Où voyez-vous des poissons ?

Cette fois-ci, elle nous donne à voir des poissons. Mais depuis quand se préoccupe-t-elle de poissons ? Non, elle est peintre et son souci est celui des peintres : créer un monde. Un monde à elle. Un monde encore jamais vu. Selon les voies de la peinture, par la création d’un espace et d’une lumière, où se confrontent des masses colorées, seules préoccupations du peintre. Chez Malargé les masses colorées – quelles soient cruches, pots, pommes, ou poissons – vivent ensemble. Jamais elles ne se heurtent, ne se mêlent, ne s’excluent. Toujours elles se respectent dans l’exploration d’une distance, lors d’effets de zoom, par lesquels elles se cherchent, s’approchent, se frôlent, se contournent, s’éloignent, jusqu’à ce que se mette en place ce vide idéal, médian, médiateur qui concilie, allie et noue le dialogue. Tout un monde et une manière d’être au monde…

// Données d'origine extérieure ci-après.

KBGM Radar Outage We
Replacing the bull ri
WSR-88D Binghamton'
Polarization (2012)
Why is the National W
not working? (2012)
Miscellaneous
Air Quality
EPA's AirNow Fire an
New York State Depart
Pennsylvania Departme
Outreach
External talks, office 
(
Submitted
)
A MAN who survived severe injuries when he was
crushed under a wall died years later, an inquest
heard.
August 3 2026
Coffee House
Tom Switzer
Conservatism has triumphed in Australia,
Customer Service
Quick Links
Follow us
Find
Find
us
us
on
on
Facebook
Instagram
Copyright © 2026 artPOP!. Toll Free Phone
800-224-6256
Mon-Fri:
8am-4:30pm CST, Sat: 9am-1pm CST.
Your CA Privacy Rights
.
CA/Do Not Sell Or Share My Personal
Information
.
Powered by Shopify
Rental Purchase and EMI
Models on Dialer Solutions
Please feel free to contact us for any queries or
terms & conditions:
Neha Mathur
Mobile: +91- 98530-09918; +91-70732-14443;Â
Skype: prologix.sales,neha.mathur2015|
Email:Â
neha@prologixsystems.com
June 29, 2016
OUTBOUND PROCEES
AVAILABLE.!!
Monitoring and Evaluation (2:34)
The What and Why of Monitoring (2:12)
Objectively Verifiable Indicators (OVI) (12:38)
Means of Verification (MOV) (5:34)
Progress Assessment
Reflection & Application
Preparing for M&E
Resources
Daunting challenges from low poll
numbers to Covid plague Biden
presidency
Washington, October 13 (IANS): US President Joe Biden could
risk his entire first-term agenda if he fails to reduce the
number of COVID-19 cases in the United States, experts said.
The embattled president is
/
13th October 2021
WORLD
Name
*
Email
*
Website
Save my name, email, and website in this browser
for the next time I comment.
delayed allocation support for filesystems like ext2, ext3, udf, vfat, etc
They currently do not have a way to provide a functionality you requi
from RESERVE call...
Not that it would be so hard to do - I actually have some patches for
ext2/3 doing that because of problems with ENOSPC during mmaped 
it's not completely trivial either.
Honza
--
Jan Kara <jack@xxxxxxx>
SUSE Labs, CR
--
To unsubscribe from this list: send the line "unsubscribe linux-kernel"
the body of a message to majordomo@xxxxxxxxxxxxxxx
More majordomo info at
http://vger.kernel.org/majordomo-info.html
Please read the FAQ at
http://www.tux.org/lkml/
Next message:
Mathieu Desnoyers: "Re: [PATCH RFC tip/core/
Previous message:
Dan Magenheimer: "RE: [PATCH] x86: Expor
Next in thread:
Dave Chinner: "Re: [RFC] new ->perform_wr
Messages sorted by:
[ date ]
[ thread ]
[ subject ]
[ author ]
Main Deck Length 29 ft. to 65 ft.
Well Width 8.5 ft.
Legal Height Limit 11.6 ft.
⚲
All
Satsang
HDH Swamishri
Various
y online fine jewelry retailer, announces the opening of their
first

Où voyez-vous des poissons là-dedans ?

Paul Fuks, Galerie Lee, Paris.

Texte de Diane de Margerie

Dans l’œuvre de Malargé, il semble que la pensée se fore un chemin à travers la matière.

Ainsi l’artiste part d’une série de pots avec leur motif bleu et rouge, épanoui et serein. Peu à peu, elle les dessine de plus en plus près, ne représente d’eux qu’un détail : la renflure du pot, ou sa courbe ou son anse, et l’objet se mue en plages charnelles, douces auréoles, sein, hanche ou flanc ; l’objet devient chair mouvante et la chair devient à son tour statique pureté, jusqu’au dernier stade de la vision : ventre bombé de la cruche devenu lumière blanche, délivrée de toute limite, pays de la transparence duvetée, pensée voluptueuse et pure – éclair – non plus forme mais surface traversée. Ou bien, en une autre démarche, Malargé s’insinue à l’intérieur de la forme, pénètre l’objet progressivement à travers son ouverture, son couvercle, comme à travers une oreille mais de là l’objet repart, reprend vie comme si à partir de son bord, à travers sa béance qui exige, qui attend, on basculait tout à coup dans l’illimité du dedans. C’est un univers où les frontières entre l’objet et le corps sont abolies sans que l’on puisse jamais définir l’instant où l’inanimé s’anime, et la merveille est que la plume de Malargé excelle à restituer le mystère de la vie et de la pensée dans ce qu’elles ont de plus fuyant, de moins visible : leur déroulement.